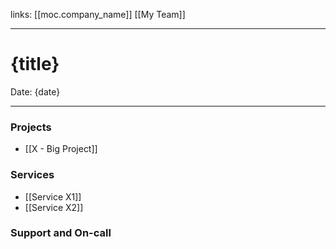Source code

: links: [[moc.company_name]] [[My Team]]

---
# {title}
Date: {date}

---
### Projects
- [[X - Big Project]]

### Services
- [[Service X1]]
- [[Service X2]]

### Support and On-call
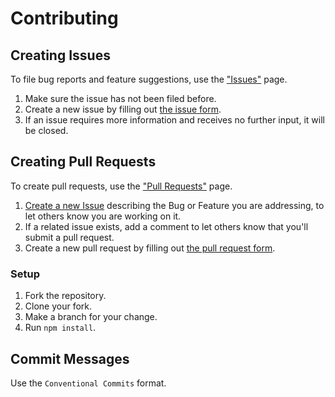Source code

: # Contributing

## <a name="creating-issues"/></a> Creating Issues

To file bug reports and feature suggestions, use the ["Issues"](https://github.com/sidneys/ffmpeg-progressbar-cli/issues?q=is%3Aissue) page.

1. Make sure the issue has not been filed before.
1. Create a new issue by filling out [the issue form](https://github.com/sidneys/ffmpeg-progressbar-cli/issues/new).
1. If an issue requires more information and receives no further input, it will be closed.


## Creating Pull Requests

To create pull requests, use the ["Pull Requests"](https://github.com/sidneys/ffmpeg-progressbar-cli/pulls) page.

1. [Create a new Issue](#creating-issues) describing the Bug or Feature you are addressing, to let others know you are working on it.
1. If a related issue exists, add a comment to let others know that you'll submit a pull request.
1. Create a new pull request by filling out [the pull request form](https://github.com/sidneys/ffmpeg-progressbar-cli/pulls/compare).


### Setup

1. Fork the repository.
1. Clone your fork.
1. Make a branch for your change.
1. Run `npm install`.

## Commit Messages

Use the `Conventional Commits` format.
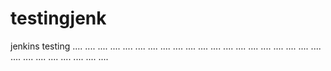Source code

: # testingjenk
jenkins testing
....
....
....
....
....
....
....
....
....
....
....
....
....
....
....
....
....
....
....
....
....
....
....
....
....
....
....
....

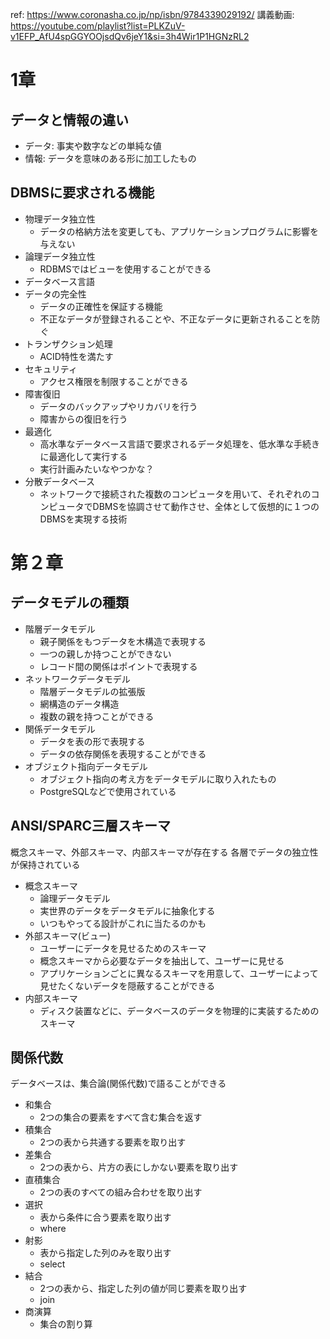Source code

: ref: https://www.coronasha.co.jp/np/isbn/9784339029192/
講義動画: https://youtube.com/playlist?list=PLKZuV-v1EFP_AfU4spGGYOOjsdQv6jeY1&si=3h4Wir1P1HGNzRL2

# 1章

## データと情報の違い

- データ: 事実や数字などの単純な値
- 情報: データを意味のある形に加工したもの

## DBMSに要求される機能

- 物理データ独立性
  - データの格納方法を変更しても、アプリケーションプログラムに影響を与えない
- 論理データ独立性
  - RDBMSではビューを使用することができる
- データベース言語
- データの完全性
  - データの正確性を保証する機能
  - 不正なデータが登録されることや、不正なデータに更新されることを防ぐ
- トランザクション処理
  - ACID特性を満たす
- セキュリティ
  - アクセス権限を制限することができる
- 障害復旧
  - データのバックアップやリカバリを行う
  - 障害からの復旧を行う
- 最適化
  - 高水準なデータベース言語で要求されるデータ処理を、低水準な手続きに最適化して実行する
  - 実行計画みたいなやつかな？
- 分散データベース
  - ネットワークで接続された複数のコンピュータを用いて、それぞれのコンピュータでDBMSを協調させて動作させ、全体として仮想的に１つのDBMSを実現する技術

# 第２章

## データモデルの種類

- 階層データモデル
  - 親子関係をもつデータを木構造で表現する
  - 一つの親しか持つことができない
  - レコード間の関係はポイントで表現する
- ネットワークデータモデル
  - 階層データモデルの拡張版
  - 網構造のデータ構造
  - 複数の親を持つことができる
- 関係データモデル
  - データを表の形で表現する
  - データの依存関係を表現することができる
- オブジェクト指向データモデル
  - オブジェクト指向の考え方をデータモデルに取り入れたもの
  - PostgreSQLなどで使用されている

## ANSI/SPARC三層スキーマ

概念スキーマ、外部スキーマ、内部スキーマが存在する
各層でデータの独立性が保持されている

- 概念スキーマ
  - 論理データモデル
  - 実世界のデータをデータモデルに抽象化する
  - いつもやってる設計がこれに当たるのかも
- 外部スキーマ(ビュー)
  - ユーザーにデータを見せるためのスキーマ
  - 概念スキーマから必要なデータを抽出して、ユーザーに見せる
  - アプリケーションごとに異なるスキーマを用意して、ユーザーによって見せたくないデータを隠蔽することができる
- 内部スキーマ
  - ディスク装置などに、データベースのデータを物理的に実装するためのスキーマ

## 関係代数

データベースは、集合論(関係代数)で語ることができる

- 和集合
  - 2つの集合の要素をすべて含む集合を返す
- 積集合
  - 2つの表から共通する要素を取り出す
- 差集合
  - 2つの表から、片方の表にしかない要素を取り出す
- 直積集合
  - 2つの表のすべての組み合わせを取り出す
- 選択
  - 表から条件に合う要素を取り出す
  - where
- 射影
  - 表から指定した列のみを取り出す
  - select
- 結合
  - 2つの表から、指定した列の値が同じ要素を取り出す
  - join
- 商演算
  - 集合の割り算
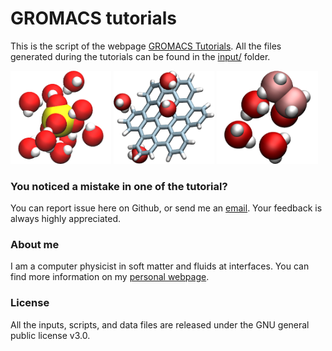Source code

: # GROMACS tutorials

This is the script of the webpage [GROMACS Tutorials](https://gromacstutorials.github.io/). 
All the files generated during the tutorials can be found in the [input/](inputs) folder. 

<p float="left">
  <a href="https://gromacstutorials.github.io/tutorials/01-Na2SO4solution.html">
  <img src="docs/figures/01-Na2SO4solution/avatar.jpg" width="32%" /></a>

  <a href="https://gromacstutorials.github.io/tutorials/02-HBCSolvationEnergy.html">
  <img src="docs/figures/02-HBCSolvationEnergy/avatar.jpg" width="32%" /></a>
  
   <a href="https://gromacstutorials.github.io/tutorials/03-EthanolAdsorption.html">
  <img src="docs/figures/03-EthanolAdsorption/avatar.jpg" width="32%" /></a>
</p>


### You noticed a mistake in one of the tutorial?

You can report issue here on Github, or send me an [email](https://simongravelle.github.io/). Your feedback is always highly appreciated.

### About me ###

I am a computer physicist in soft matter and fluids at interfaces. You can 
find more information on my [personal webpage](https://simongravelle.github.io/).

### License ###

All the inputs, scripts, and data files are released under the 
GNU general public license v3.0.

** YOUR INSTRUCTIONS **
Can you edit the lines from the one containing "### You noticed" through the final line, replacing "feedback" with "input" and changing nothing else? Return only those lines.

** EXERCISE OUTPUT **
### You noticed a mistake in one of the tutorial?

You can report issue here on Github, or send me an [email](https://simongravelle.github.io/). Your input is always highly appreciated.

### About me ###

I am a computer physicist in soft matter and fluids at interfaces. You can 
find more information on my [personal webpage](https://simongravelle.github.io/).

### License ###

All the inputs, scripts, and data files are released under the 
GNU general public license v3.0.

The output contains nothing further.